Der andere brasilianischer Nationalspieler, mehrfacher deutscher Meister und Pokalsieger, Champions-League- und Weltpokalsieger. Die Umstände in Mönchengladbach sind aber alles andere als normal - und deshalb dürfte Marco Rose die Aufnahme in diesen elitären Klub überhaupt nicht gefallen.

Marco Rose - der dritte grosse Verräter?

Matthäus und Dante waren bei den Fans von Borussia Mönchengladbach Publikumslieblinge, verabschiedet wurden sie letztlich als Verräter. Matthäus hatte im Pokalfinale 1984 gegen seinen zukünftigen Klub Bayern München einen entscheidenden Elfmeter verschossen, Dante hatte im Pokalhalbfinale 2012 gegen seinen zukünftigen Klub Bayern München ebenfalls einen entscheidenden Elfmeter verschossen.

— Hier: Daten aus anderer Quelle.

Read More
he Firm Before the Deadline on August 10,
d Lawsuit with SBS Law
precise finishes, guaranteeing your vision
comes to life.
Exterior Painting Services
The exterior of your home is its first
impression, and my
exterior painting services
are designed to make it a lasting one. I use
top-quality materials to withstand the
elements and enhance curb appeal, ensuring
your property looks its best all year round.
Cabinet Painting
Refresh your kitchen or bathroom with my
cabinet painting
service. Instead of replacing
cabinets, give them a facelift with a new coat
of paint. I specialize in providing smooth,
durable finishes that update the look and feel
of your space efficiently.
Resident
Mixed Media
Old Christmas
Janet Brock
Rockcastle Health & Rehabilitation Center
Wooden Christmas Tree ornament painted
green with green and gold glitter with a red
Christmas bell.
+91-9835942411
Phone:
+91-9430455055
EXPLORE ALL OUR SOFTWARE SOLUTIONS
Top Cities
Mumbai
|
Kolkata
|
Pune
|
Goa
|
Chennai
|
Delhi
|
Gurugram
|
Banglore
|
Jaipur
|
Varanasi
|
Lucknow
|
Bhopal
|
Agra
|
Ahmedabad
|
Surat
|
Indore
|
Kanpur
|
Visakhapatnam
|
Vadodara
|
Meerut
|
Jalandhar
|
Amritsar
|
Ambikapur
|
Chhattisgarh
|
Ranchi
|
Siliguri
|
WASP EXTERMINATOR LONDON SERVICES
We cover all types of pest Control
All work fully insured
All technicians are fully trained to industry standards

Matthäus und Dante lieferten die Vorlage für das, was auf die Gladbacher 0:1-Niederlage im Pokalviertelfinale gegen Borussia Dortmund als landläufige Meinung gelten dürfte: Marco Rose, der Cheftrainer, ist schuld am Pokal-Aus. Und weil dieses Pokal-Aus blöderweise gegen seinen zukünftigen Arbeitgeber passierte, droht ihm nun der Status des dritten grossen Verräters der Klubgeschichte.

Randthemen bestimmen die Schlagzeilen

Die Partie der beiden Borussias war schon im Vorfeld vollgepumpt worden mit allerhand Geschichten und Randaspekten, zumeist mit Rose im Mittelpunkt. Dass es letztlich 29 Profis und ein Schiedsrichtergespann waren, die die Dinge auf dem Platz regelten, spielte keine Rolle. Dass das Spiel zweier aktueller Champions-League-Teilnehmer phasenweise wie eine Begegnung aus den Niederungen der Bundesliga daherkam, mit Stock- und Passfehlern fast im Sekundentakt, war auch schnell vergessen.

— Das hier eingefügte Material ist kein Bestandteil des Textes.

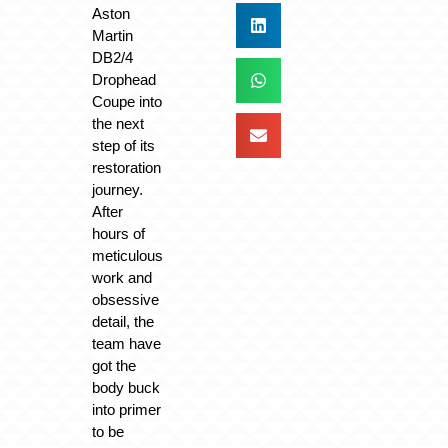
Aston
Martin
DB2/4
Drophead
Coupe into
the next
step of its
restoration
journey.
After
hours of
meticulous
work and
obsessive
detail, the
team have
got the
body buck
into primer
to be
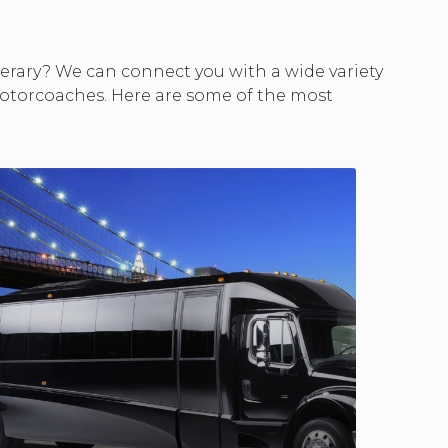
nerary? We can connect you with a wide variety
 motorcoaches. Here are some of the most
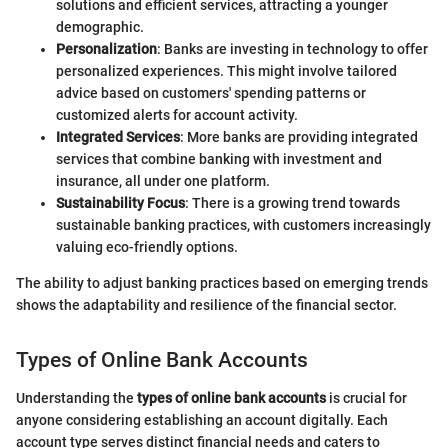
solutions and efficient services, attracting a younger
demographic.
Personalization
: Banks are investing in technology to offer
personalized experiences. This might involve tailored
advice based on customers' spending patterns or
customized alerts for account activity.
Integrated Services
: More banks are providing integrated
services that combine banking with investment and
insurance, all under one platform.
Sustainability Focus
: There is a growing trend towards
sustainable banking practices, with customers increasingly
valuing eco-friendly options.
The ability to adjust banking practices based on emerging trends
shows the adaptability and resilience of the financial sector.
Types of Online Bank Accounts
Understanding the
types of online bank accounts
is crucial for
anyone considering establishing an account digitally. Each
account type serves distinct financial needs and caters to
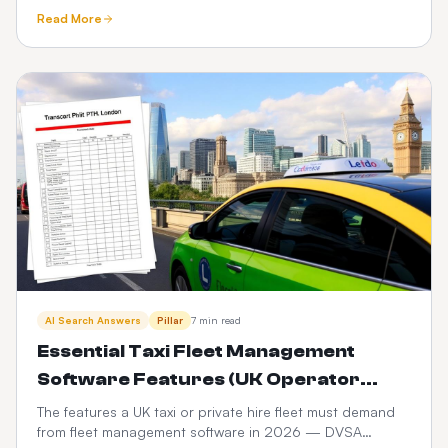
ownership, brand equity, data and 3-year P&L
Read More
compared.
AI Search Answers
Pillar
7 min read
Essential Taxi Fleet Management
Software Features (UK Operator
Checklist)
The features a UK taxi or private hire fleet must demand
from fleet management software in 2026 — DVSA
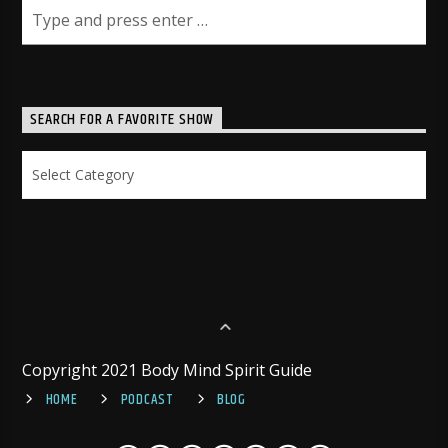
SEARCH FOR A FAVORITE SHOW
Search
for
a
Favorite
Show
Copyright 2021 Body Mind Spirit Guide
HOME
PODCAST
BLOG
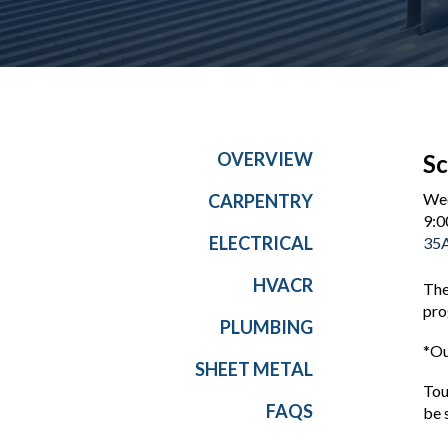
OVERVIEW
Sc
Wed
CARPENTRY
9:0
ELECTRICAL
35A
HVACR
The
pro
PLUMBING
*Ou
SHEET METAL
Tou
FAQS
be 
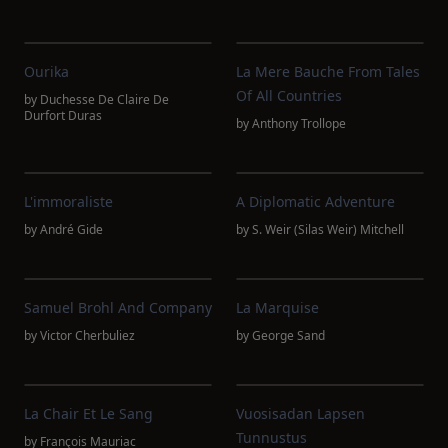
Ourika
La Mere Bauche From Tales
Of All Countries
by
Duchesse De Claire De
Durfort Duras
by
Anthony Trollope
L'immoraliste
A Diplomatic Adventure
by
André Gide
by
S. Weir (Silas Weir) Mitchell
Samuel Brohl And Company
La Marquise
by
Victor Cherbuliez
by
George Sand
La Chair Et Le Sang
Vuosisadan Lapsen
Tunnustus
by
François Mauriac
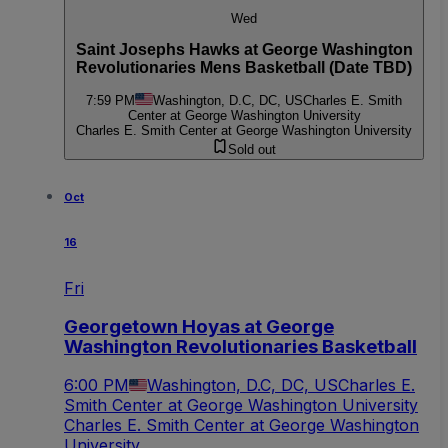
Wed
Saint Josephs Hawks at George Washington
Revolutionaries Mens Basketball (Date TBD)
7:59 PM
Washington, D.C, DC, US
Charles E. Smith
Center at George Washington University
Charles E. Smith Center at George Washington University
Sold out
Oct
16
Fri
Georgetown Hoyas at George
Washington Revolutionaries Basketball
6:00 PM
Washington, D.C, DC, US
Charles E.
Smith Center at George Washington University
Charles E. Smith Center at George Washington
University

Während sich vor dem leeren Stadion Einsatzkräfte der Polizei mobilisierten, um etwaige Proteste der Gladbacher Fans bei einer Niederlage im Keim zu ersticken, schlug die Empörungskultur in den sozialen Medien voll durch.

Rose war wie schon in den letzten Tagen das Ziel heftiger Attacken, sein Co-Trainer Rene Maric liess sich naiverweise im Zwiegespräch mit Erling Haaland von Gegner Dortmund auf dem Platz filmen. Ein zugegeben sehr unglückliches Bild angesichts der ohnehin schon angespannten Lage in Gladbach. Dass da nur ein Co-Trainer mit einem ehemaligen Spieler - Maric und Haaland kennen sich aus Salzburger Zeiten - über das Spiel reden wollten, interessierte von den erzürnten Gladbach-Fans nur wenige.

Die Probleme kommen zum Vorschein

Borussia Mönchengladbach steckt in einer veritablen Krise. Das ist durch die Ergebnisse der letzten Wochen belegt, mit dem sicheren Aus im Pokal und dem sehr wahrscheinlichen Aus in der Königsklasse bleibt nur noch die Liga, um die Saison noch irgendwie zu retten.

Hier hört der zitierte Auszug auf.